----- DATA SUPPLIED -----
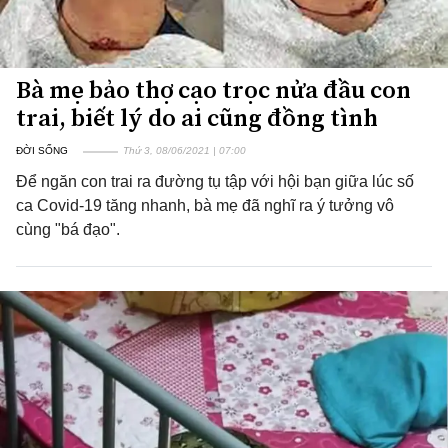
Bà mẹ bảo thợ cạo trọc nửa đầu con
trai, biết lý do ai cũng đồng tình
ĐỜI SỐNG
Thứ 3, 08/06/2021 | 07:00
Để ngăn con trai ra đường tụ tập với hội bạn giữa lúc số
ca Covid-19 tăng nhanh, bà mẹ đã nghĩ ra ý tưởng vô
cùng "bá đạo".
-----
WHAT NEEDS TO BE DONE: Word for word, set down each record shown above, omitting the pictures.

TASK RESPONSE:
Bà mẹ bảo thợ cạo trọc nửa đầu con
trai, biết lý do ai cũng đồng tình
ĐỜI SỐNG
Thứ 3, 08/06/2021 | 07:00
Để ngăn con trai ra đường tụ tập với hội bạn giữa lúc số
ca Covid-19 tăng nhanh, bà mẹ đã nghĩ ra ý tưởng vô
cùng "bá đạo".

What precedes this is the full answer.